### EXERCISE INSTRUCTIONS
Copy out the lines of the records below, and only those lines, from the one with "you talking." through the one with "talking about me?", exactly as they appear.

(DATA TO EXAMINE Opens)

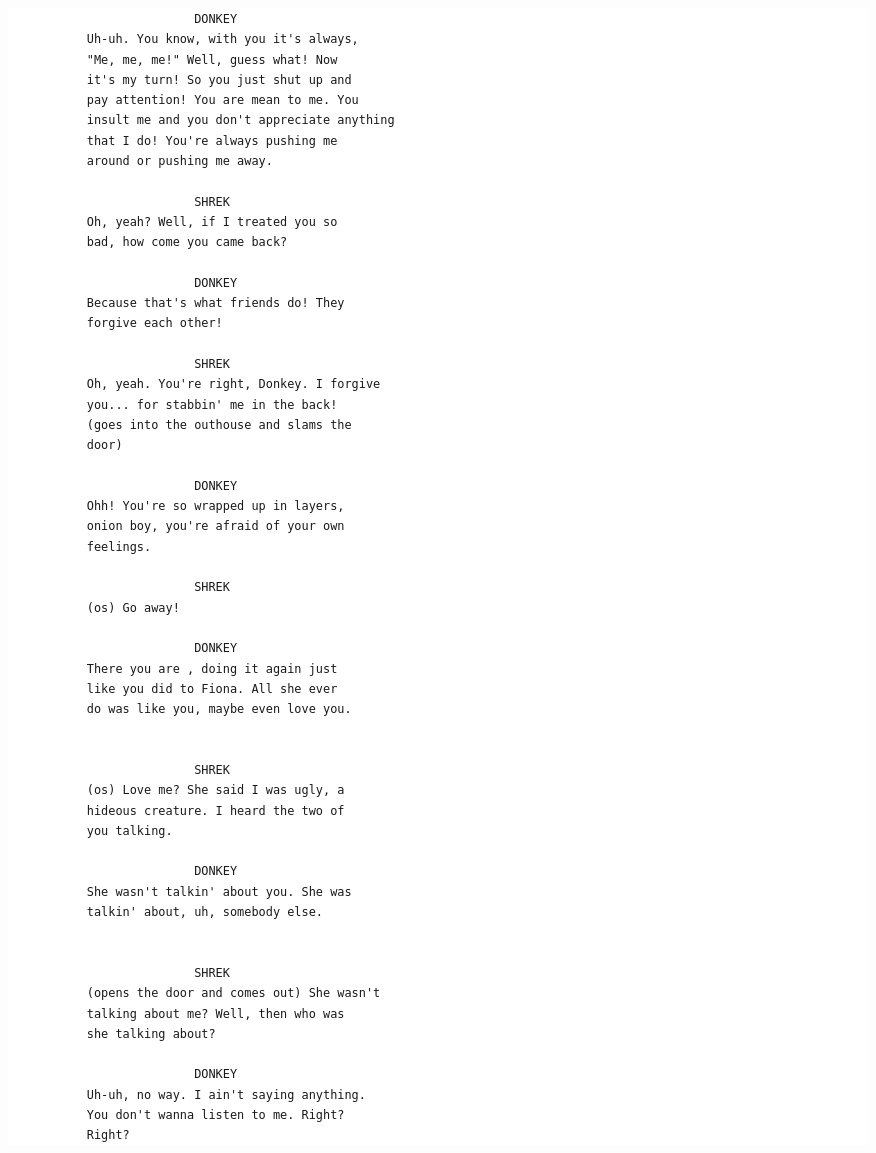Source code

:                              DONKEY
               Uh-uh. You know, with you it's always, 
               "Me, me, me!" Well, guess what! Now 
               it's my turn! So you just shut up and 
               pay attention! You are mean to me. You 
               insult me and you don't appreciate anything 
               that I do! You're always pushing me 
               around or pushing me away.

                              SHREK
               Oh, yeah? Well, if I treated you so 
               bad, how come you came back?

                              DONKEY
               Because that's what friends do! They 
               forgive each other!

                              SHREK
               Oh, yeah. You're right, Donkey. I forgive 
               you... for stabbin' me in the back! 
               (goes into the outhouse and slams the 
               door)

                              DONKEY
               Ohh! You're so wrapped up in layers, 
               onion boy, you're afraid of your own 
               feelings.

                              SHREK
               (os) Go away!

                              DONKEY
               There you are , doing it again just 
               like you did to Fiona. All she ever 
               do was like you, maybe even love you.

               
                              SHREK
               (os) Love me? She said I was ugly, a 
               hideous creature. I heard the two of 
               you talking.

                              DONKEY
               She wasn't talkin' about you. She was 
               talkin' about, uh, somebody else.

               
                              SHREK
               (opens the door and comes out) She wasn't 
               talking about me? Well, then who was 
               she talking about?

                              DONKEY
               Uh-uh, no way. I ain't saying anything. 
               You don't wanna listen to me. Right? 
               Right?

(DATA TO EXAMINE Closes)

### RESPONSE TO THIS TASK
               you talking.

                              DONKEY
               She wasn't talkin' about you. She was 
               talkin' about, uh, somebody else.

               
                              SHREK
               (opens the door and comes out) She wasn't 
               talking about me? Well, then who was 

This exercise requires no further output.